Every Field Auth-Protected Individually

User.email is checked at the FIELD, not at whatever query happened to reach it — exactly the fix for Chapter 8's "unprotected path" gotcha, since this same resolver runs whether the User came from a direct query or via Post.author.

What's Simplified Here

No real database, no pagination, no rate limiting — this capstone stays honest about scope, focusing on how the pieces from Chapters 2–8 fit together, not on production hardening.

Was GraphQL Worth It for This API?

Honestly — Yes, Here

Posts/authors/comments is a genuinely nested, multi-shaped read pattern — exactly Chapter 1's under-fetching problem.

But Not Automatically

A flatter API with one client and no nested reads (Chapter 1's webhook example) would gain nothing from this — the decision was never "GraphQL is better," only "it fits this shape."

💻 Coding Challenges

Challenge 1: Add a createComment Mutation

Add a CreateCommentInput { postId: ID!, text: String! }, a createComment mutation returning Comment!, and a resolver requiring authentication before creating the comment.

Goal: Practice extending the capstone's schema and resolvers with a new, consistent operation.

→ Solution

Challenge 2: Verify the Auth Fix Actually Works

Trace the query { posts { author { email } } } against this chapter's resolvers, for a caller who isn't the author, and confirm email comes back null rather than leaking the value — citing exactly which resolver prevents it.

Goal: Practice verifying Chapter 8's gotcha is genuinely closed, not just described.

→ Solution

Challenge 3: Trace a Full Mutation Lifecycle

Narrate, step by step, everything that happens from an authenticated client calling createPost(input: { title: "" }) to the client receiving its response — naming which chapter's mechanism handles each step.

Goal: Practice holding the entire course's material together as one coherent system.
*-*-*
AIM OF THE EXERCISE:
Give the title of each coding challenge in the GraphQL capstone excerpt. Answer using only the GraphQL capstone excerpt, not the data.

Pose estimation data
*-*-*
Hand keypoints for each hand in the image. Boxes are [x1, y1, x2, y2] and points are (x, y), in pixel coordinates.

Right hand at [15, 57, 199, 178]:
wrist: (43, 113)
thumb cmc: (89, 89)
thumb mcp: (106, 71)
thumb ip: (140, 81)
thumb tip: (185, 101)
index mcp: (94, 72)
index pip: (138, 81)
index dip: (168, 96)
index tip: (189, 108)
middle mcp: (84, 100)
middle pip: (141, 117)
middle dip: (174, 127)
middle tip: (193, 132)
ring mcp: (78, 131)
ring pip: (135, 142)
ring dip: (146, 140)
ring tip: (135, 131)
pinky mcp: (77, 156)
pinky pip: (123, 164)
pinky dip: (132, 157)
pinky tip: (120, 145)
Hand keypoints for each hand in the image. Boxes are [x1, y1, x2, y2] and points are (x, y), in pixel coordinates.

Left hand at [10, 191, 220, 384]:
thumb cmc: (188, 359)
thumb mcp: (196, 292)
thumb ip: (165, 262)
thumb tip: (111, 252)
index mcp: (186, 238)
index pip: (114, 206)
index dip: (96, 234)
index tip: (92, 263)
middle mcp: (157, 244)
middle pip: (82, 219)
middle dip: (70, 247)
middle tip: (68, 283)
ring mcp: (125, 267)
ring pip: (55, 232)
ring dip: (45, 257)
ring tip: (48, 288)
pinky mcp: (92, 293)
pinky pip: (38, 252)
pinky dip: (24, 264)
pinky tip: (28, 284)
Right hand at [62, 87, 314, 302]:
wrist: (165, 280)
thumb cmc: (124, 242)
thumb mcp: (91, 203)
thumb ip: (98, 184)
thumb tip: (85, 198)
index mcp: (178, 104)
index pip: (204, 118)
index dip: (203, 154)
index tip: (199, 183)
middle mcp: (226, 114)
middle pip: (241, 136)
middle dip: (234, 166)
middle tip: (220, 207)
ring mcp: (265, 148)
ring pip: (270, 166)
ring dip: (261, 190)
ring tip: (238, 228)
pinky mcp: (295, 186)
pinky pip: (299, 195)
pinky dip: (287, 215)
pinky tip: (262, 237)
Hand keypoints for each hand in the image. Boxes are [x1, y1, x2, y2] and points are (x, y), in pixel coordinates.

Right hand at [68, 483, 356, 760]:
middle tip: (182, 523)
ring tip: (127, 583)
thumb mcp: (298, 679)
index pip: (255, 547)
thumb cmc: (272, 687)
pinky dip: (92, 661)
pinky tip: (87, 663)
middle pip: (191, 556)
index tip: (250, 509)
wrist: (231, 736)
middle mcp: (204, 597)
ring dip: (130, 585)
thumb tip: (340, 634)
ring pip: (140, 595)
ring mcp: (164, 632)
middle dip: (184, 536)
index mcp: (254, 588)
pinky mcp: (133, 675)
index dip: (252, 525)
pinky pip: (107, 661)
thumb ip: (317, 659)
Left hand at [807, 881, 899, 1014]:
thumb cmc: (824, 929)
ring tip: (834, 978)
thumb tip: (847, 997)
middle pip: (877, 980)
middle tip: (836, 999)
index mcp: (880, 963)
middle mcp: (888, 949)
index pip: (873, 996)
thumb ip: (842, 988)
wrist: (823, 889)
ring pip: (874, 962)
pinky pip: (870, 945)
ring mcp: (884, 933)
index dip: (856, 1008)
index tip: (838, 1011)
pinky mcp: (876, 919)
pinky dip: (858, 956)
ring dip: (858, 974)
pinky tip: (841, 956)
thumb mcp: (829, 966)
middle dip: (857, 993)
*-*-*
THE ANSWER:
- Add a createComment Mutation
- Verify the Auth Fix Actually Works
- Trace a Full Mutation Lifecycle